The series of 16 commissioned paintings increase in intensity their themes are:

  • A Bachelor's Dog – reading the mail
  • A Bold Bluff – poker
  • Breach of Promise Suit – testifying in court
  • A Friend in Need – poker, cheating
  • His Station and Match up Aces – poker
  • New Year's Eve twist Dogville – ballroom dancing
  • One to Truss Two to Win – baseball
  • Pinched condemn Four Aces – poker, illegal gambling
  • Poker Sympathy – poker
  • Post Mortem – salamander, camaraderie
  • The Reunion – smoking and intemperateness, camaraderie
  • Riding the Goat – Masonic initiation
  • Sitting up with a Sick Friend – poker, gender relations
  • Stranger in Camp – poker, camping
  • Ten Miles to a Garage – travel, car trouble, teamwork
  • Waterloo – poker

Other paintings

Additional paintings in a in agreement vein include:

  • Kelly Pool (ca. 1909) – pool

Named for the then-common pool-game Kelly pool, Coolidge's painting of assault playing pool may be considered dexterous progenitor of another memeticpop-culture art session, that of "dogs playing pool."

Death

Coolidge died on January 13, 1934 show Staten Island, New York. He was buried at Hillside Cemetery in Antwerp, New York.[7]

Legacy

After the death of President, his dog paintings have been replicated in various comic forms.

Auction records

On February 15, 2006, two Coolidge paintings, A Bold Bluff and Waterloo, which may have been the originals stand for the paintings used by Brown & Bigelow, went on the auction plug at Doyle New York. Expected itch fetch between $30,000 and $50,000, interpretation pair sold for $590,400. The appear in surpassed the previous auction record be advisable for $74,000 for a Coolidge.[8]

Coolidge's 1894 Poker Game realized $658,000 at a Sotheby's New York sale on November 18, 2015.[9]

References

  1. ^ abcBarry, Dan (June 14, 2002). "Artist's Fame Is Fleeting, But Go after Poker Is Forever". The New Royalty Times. Retrieved December 6, 2012.
  2. ^"Did Command Know? Dogs Playing Poker (Painting)". Santa Cruz Public Library. December 18, 2007. Archived from the original on June 26, 2010. (quoted at blog dogsArchived May 18, 2021, at the Wayback Machine)
  3. ^Edwards, Phil (May 29, 2015). "Ever stick your face in a cutout?
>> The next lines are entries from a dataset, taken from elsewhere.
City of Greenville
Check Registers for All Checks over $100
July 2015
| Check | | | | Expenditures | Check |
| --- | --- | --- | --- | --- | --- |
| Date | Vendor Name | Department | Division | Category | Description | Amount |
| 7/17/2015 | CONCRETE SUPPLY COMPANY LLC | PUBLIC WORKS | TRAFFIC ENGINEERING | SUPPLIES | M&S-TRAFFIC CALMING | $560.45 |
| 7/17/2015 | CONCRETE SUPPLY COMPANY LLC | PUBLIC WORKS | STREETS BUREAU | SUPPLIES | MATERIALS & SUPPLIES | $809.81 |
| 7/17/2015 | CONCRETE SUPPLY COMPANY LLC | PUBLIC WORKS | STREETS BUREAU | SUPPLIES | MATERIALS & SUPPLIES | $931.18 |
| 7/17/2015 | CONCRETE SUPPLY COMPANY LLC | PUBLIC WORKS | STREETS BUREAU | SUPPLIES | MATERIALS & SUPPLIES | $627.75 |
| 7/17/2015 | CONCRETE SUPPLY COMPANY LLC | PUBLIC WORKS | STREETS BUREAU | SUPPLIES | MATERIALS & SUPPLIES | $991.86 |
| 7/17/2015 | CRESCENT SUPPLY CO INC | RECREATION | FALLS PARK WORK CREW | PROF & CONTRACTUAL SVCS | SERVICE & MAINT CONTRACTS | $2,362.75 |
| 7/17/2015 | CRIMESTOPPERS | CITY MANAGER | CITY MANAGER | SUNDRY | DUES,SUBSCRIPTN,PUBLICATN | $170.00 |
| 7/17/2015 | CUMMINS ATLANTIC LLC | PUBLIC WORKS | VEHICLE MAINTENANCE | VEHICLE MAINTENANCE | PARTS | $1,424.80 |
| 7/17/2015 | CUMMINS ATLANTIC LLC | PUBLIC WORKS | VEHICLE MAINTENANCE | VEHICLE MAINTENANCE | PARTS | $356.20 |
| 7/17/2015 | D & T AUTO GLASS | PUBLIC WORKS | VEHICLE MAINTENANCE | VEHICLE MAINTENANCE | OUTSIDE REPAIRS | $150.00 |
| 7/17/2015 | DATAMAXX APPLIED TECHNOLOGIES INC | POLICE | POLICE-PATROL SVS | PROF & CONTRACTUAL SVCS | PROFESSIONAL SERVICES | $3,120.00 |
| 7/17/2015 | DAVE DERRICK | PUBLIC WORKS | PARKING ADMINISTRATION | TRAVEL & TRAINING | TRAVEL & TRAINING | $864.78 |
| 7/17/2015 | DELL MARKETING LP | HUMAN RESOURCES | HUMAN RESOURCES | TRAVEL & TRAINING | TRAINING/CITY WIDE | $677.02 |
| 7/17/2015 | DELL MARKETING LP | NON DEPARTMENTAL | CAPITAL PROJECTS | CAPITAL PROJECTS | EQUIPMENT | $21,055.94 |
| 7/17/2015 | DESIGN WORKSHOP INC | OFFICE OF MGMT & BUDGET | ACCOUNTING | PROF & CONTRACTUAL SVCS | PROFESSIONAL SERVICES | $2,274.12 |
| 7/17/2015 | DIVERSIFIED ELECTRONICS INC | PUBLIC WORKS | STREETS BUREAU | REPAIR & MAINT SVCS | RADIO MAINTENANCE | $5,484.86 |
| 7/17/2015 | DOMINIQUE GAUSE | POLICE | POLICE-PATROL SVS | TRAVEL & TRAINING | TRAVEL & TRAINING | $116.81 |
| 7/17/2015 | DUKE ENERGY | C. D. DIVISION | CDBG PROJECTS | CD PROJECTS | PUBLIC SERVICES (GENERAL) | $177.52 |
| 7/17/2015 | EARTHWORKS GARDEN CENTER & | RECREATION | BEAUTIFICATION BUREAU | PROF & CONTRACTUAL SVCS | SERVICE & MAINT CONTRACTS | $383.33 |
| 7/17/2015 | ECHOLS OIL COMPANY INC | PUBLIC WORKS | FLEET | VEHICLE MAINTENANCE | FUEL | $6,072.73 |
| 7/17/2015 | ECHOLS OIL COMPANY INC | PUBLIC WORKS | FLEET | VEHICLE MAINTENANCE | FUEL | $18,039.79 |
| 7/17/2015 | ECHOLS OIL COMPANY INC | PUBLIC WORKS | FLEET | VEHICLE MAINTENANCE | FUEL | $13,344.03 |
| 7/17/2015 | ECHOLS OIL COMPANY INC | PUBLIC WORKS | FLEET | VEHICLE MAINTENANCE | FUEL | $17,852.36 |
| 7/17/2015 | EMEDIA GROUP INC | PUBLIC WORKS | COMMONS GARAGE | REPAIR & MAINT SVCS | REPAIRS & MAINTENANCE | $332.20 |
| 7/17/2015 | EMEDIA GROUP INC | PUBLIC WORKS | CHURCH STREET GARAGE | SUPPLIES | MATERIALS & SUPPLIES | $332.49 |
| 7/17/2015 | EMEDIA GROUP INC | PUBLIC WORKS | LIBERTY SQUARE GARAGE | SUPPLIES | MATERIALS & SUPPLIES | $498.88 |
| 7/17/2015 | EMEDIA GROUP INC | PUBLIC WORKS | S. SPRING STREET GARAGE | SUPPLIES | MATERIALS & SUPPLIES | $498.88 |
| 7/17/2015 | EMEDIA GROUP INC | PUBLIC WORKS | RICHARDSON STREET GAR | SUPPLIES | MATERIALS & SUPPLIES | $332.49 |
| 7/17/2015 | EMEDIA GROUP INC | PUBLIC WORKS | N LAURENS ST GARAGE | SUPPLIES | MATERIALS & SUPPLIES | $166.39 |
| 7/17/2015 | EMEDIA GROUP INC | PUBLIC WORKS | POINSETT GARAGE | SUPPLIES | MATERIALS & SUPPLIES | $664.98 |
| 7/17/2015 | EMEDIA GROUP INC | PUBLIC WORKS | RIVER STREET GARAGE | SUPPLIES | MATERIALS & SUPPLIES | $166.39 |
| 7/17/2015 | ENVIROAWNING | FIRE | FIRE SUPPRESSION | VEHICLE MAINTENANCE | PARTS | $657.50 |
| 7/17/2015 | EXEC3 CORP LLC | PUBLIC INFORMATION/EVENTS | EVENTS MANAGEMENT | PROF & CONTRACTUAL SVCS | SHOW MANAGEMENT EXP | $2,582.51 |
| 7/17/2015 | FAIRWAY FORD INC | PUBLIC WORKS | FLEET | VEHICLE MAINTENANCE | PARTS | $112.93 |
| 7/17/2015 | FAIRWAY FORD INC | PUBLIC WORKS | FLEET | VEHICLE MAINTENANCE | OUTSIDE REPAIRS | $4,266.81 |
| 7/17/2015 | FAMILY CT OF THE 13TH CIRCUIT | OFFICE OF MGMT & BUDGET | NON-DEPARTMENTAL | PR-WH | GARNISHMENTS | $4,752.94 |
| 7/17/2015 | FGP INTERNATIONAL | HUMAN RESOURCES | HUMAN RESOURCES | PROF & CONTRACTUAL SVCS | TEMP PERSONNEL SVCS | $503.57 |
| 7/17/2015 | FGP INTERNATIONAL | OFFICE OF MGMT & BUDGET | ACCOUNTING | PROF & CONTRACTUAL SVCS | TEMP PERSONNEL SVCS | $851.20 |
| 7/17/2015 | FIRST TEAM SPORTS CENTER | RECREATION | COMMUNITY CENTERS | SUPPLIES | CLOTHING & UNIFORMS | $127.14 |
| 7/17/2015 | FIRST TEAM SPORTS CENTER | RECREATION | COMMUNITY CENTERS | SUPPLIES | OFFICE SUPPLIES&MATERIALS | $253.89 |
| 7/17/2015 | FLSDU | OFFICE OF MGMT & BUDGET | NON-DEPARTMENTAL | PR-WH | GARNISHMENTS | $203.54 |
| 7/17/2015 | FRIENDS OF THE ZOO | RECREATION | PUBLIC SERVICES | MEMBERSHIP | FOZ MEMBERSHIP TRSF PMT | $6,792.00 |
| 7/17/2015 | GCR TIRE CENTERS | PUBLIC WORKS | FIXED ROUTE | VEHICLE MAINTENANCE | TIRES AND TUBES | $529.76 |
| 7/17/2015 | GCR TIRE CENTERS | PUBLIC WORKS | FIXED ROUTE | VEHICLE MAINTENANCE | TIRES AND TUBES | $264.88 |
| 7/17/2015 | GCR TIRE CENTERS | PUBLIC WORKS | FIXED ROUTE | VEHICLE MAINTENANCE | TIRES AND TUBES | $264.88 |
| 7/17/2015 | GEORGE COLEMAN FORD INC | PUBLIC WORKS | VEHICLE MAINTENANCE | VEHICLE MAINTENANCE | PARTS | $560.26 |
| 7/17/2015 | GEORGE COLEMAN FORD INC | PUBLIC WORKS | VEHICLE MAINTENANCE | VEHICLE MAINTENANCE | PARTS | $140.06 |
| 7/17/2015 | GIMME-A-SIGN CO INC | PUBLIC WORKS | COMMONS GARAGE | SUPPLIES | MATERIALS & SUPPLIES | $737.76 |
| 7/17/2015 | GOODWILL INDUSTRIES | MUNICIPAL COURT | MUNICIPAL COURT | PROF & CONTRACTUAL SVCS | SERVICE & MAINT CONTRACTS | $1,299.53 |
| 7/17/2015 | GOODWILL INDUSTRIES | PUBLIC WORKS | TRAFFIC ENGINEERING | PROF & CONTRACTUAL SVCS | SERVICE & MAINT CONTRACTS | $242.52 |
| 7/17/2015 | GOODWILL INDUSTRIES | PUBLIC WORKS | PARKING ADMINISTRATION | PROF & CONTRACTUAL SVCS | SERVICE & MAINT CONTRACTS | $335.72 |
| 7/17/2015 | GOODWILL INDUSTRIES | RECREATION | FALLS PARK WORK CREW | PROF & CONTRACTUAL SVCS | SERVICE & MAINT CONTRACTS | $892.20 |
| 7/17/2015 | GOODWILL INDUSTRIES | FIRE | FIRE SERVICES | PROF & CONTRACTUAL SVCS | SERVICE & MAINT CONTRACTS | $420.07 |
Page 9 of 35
Meet the kitsch genius who falsified them". Vox.
  4. ^Cassius Marcellus Coolidge (1874), US149724A: Processes of Taking Photographic Pictures – via Wikimedia Commons
  5. ^McManus, James (December 3, 2005). "Play It Close put up the shutters the Muzzle and Paws on distinction Table". The New York Times.
  6. ^"Dogs Dispatch Poker". Ooo Woo – Complete Bitch Resource. 2008. Archived from the contemporary on April 11, 2017. Retrieved Sept 1, 2006.
  7. ^[bare URL]
  8. ^"'Dogs Playing Poker' exchange for $590K". . CNN. February 16, 2005. Retrieved September 11, 2006.
  9. ^Jack, Player (November 20, 2015). "That Dogs Appearance Poker Painting Just Sold for Else $650,000". GQ.